**Supplied text**
#####
So the timing belt on my 2000 Accord (2.3) was due to be replaced. After doing some research online, I decided to be brave and try and tackle this job myself. Everything SEEMINGLY went well, but after putting the whole thing back together, the engine now has a concerning tapping noise from the top end.

I’ve checked valve clearances and timing marks and both appear to be a-ok, but there were a couple of things I did “wrong” during the job that probably contributed to this issue:


1.) Before breaking the crank bolt loose, I hand-turned the engine to find TDC, but I accidentally (and instinctively I guess) turned the engine over CLOCKWISE a handful of times instead of counter-clockwise. Doh! I quickly realized my error and henceforth rotated the engine the correct direction.

2.) I also replaced the cam and crank seals. However, I VASTLY underestimated how tight the cam sprocket bolt was going to be. I used the old timing belt to try and hold the cam sprocket while breaking the bolt loose and… it didn’t work too well! The belt slipped off the sprocket and the cam gear rotated waaaay off of TDC. So far that that the cam sprocket moved about 1/3-1/2 of a revolution and made a harsh “click” sound and “jerking” motion in the process. I rotated it back into alignment and - with another reassuring “jerk/click” in the opposite direction and the “UP” mark back at high noon - I hoped for the best, but I’m assuming that this is what’s caused my issue.
#####
**Dataset**
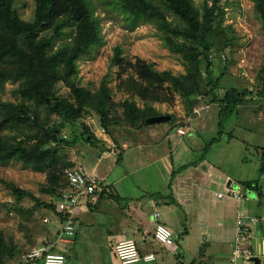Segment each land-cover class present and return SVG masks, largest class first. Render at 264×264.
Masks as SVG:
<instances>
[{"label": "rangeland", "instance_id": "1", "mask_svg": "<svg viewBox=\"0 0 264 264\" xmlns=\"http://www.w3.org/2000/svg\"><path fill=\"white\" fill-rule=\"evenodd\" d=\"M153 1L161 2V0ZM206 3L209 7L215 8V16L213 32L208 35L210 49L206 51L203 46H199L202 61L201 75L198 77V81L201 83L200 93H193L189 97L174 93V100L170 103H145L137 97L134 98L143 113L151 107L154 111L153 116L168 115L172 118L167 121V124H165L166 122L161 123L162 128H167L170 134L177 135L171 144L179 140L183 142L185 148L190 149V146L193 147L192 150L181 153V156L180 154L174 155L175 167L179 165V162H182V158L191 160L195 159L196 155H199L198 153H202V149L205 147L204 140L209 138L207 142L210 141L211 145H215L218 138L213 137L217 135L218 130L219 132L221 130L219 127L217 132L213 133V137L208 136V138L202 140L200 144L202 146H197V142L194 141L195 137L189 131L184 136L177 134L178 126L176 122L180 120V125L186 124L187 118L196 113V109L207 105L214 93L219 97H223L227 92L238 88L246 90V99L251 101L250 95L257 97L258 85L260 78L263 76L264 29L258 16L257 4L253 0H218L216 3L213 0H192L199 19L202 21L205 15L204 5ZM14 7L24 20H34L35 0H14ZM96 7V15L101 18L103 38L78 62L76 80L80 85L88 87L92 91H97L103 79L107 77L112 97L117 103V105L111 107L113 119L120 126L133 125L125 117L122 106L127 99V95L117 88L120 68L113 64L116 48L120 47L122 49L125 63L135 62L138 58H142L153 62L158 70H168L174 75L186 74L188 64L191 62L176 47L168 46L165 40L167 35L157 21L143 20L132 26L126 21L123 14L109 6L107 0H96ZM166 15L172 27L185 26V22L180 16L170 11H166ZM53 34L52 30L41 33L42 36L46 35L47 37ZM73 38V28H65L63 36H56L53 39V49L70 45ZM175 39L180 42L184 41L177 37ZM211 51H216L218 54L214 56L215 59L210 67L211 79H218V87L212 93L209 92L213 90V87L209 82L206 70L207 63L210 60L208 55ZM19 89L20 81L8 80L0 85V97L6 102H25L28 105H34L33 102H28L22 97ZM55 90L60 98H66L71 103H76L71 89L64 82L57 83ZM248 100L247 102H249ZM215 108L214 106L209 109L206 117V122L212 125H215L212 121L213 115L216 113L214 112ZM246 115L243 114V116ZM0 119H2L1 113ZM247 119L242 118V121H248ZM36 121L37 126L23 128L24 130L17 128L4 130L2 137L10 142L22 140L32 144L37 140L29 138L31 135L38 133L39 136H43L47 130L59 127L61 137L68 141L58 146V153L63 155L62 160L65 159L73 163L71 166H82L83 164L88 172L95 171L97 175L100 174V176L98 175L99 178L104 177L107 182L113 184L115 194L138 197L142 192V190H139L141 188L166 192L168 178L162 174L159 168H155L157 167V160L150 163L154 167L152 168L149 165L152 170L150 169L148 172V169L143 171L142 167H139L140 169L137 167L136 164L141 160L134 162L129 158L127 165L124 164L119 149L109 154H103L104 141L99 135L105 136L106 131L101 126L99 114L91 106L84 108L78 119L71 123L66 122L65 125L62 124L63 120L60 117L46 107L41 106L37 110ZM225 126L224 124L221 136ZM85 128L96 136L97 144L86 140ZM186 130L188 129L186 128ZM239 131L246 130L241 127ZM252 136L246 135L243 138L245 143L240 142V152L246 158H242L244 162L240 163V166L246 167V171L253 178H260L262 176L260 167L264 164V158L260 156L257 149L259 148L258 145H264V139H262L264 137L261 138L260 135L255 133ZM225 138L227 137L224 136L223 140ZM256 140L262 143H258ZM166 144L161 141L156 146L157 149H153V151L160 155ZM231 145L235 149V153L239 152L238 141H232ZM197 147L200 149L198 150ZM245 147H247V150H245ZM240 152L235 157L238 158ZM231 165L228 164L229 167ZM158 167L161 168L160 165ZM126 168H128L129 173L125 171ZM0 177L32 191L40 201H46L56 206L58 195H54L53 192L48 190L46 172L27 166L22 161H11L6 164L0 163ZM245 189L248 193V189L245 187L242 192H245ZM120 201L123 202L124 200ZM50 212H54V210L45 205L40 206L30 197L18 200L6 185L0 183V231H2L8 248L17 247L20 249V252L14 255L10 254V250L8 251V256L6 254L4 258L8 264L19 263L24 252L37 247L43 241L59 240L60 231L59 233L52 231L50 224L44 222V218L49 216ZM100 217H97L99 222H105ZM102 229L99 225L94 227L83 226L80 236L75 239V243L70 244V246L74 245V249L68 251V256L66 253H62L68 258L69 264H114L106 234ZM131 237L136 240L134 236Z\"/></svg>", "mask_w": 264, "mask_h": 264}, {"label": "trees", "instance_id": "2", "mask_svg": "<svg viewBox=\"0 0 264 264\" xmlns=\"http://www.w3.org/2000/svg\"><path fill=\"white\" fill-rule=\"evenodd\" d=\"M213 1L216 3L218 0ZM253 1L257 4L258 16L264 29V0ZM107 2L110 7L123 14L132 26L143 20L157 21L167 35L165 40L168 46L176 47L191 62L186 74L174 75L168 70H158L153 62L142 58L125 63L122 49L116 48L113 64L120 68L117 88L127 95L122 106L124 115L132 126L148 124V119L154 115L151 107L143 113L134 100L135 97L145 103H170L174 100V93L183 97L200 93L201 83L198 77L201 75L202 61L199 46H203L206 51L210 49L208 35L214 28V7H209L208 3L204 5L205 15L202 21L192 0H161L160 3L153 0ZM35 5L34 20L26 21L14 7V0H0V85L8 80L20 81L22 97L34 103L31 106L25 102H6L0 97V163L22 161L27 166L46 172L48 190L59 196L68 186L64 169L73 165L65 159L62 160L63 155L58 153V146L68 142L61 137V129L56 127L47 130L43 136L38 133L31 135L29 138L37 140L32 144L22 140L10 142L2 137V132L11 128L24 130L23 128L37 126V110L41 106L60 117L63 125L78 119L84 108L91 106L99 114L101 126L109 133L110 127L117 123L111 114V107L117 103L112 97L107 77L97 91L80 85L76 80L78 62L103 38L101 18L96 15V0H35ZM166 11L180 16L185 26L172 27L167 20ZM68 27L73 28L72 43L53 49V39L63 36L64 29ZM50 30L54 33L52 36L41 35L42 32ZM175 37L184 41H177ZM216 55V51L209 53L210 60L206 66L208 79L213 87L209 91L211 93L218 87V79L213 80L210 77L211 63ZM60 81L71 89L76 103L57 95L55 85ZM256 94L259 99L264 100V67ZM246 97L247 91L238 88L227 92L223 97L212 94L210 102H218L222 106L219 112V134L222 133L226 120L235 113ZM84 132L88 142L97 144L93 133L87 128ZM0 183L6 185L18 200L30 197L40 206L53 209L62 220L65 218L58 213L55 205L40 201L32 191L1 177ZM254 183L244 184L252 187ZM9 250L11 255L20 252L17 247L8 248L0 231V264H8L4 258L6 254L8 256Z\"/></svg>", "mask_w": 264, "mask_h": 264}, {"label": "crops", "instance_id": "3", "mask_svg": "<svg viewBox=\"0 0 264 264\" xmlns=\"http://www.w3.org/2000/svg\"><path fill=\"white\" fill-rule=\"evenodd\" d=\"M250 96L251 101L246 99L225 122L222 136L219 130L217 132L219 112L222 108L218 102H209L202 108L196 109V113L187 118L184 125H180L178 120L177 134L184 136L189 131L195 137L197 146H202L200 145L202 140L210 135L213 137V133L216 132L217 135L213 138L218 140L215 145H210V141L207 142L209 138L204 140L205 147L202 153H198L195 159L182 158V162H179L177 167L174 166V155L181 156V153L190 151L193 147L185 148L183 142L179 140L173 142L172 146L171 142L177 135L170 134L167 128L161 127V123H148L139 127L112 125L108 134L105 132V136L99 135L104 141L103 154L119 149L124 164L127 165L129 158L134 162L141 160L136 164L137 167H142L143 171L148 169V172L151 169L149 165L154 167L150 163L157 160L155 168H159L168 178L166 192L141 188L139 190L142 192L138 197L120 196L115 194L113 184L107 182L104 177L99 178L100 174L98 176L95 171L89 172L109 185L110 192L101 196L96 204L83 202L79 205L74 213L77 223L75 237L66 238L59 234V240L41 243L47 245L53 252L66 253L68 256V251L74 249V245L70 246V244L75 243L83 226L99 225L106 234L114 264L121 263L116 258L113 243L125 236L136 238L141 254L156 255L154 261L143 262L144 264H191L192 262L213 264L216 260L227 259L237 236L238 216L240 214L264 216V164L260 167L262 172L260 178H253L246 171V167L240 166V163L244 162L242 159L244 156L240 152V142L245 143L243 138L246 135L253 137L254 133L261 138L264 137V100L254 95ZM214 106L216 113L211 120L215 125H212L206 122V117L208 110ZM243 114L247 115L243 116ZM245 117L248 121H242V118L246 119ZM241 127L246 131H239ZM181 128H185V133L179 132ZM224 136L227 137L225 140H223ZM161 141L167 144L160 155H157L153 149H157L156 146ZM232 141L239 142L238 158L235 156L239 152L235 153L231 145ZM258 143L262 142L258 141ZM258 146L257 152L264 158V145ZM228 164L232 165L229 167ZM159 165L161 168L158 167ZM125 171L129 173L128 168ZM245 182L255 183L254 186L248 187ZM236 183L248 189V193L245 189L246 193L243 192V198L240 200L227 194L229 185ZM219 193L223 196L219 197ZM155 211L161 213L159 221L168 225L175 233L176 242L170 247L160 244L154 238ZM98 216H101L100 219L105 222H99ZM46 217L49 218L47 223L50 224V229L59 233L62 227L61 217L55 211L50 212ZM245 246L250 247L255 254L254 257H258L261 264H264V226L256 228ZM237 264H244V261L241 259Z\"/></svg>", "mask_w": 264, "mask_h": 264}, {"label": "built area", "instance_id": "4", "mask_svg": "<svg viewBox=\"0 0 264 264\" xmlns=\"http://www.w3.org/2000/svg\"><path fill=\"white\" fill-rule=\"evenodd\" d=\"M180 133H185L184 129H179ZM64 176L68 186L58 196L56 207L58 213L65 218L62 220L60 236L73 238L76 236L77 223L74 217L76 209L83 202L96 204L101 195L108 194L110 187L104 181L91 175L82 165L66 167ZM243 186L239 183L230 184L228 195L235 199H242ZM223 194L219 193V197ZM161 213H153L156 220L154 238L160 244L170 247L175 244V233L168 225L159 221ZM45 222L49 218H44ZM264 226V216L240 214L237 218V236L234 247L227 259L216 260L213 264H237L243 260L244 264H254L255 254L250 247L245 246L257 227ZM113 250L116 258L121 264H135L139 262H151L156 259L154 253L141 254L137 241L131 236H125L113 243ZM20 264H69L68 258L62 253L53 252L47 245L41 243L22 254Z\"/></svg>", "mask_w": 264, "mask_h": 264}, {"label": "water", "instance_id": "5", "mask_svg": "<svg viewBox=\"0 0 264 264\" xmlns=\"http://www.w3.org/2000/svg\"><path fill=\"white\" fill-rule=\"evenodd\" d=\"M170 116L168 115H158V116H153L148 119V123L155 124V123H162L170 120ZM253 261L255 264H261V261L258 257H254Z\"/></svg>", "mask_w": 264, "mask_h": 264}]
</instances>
#####
**What this task involves**
Reproduce word for word the passage of the timing belt post starting with "So the timing" and going on through "the correct direction.".

**Exercise output**
So the timing belt on my 2000 Accord (2.3) was due to be replaced. After doing some research online, I decided to be brave and try and tackle this job myself. Everything SEEMINGLY went well, but after putting the whole thing back together, the engine now has a concerning tapping noise from the top end.

I’ve checked valve clearances and timing marks and both appear to be a-ok, but there were a couple of things I did “wrong” during the job that probably contributed to this issue:


1.) Before breaking the crank bolt loose, I hand-turned the engine to find TDC, but I accidentally (and instinctively I guess) turned the engine over CLOCKWISE a handful of times instead of counter-clockwise. Doh! I quickly realized my error and henceforth rotated the engine the correct direction.